Zdenek Zeman torna in Italia (per un giorno) e difende Donadoni. Ospite dei campionati nuoto Master a Palermo, il neoallenatore della Stella Rossa Belgrado parla di tutto senza peli sulla lingua. Ecco le sue parole.

Gli Europei dell'Italia: "L'Italia di Donadoni è uguale sotto il profilo tecnico e tattico a quella che ha vinto i Mondiali. È stata solo più sfortunata e non è giusto che paghi Donandoni. Evidentemente la politica della federazione è questa. Penso, inoltre, che i giocatori italiani non siano arrivati all'Europeo al top della forma. D'altronde il calcio italiano aveva già dato segnali negativi, come hanno dimostrato le squadre di club che hanno avuto poco peso in Europa.

Calciopoli: "Dopo Calciopoli è cambiato poco, ci sono sottoprocessi con accuse anche abbastanza gravi ma alcuni continuano ancora a lavorare e questo non è positivo per l'immagine del calcio".
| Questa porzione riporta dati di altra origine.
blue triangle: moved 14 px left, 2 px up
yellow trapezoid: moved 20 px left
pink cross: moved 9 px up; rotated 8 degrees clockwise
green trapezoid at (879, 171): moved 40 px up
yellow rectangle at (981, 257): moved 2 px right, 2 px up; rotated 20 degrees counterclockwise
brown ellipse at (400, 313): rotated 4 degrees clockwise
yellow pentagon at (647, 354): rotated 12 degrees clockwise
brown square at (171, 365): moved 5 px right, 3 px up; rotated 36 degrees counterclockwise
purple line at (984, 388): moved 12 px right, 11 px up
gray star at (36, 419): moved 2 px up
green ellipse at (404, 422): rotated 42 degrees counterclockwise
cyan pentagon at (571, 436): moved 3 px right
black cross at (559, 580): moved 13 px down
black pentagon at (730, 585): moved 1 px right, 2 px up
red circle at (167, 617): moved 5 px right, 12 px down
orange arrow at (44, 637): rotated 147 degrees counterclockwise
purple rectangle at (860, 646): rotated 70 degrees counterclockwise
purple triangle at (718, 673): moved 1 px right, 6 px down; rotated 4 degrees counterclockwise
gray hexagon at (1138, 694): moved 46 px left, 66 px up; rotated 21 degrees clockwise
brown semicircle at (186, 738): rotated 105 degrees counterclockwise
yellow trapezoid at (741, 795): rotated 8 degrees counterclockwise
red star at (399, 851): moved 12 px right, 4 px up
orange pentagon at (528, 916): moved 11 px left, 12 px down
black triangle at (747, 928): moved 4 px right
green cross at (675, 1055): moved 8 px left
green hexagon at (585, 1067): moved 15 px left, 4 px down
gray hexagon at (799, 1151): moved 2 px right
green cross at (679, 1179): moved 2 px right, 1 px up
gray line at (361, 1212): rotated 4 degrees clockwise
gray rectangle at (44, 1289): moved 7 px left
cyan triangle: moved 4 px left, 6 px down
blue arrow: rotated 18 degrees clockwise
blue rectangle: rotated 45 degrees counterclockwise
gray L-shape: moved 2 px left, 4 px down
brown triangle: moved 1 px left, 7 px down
Il sistema: "In passato ci sono stati dei contatti con il presidente Zamparini ma poi non se ne fece più nulla. I presidenti hanno paura che possa creare danni al sistema".

Juventus: "Vuole Xabi Alonso ma mi pare che il suo problema sia più in fase difensiva".

Inter: "Lampard è un uomo di Mourinho, di certo può dare qualcosa in più. Mourinho ha fatto bene in Inghilterra ora vediamo cosa farà all'Inter".

Milan: "I nomi che si fanno per l'attacco sono tutti buoni".

Roma: "Spalletti deve cambiare il meno possibile. La squadra, come solidità e come gruppo c'è. Serve dare una certa continuità, bisogna convincersi che si può fare".

Palermo: "Per il definitivo salto di qualità manca la programmazione, penso che si sono cambiati tecnici senza troppe ragioni e la squadra non ha avuto un gioco proprio: in campo raramente si è visto quanto di buono un allenatore dovrebbe costruire".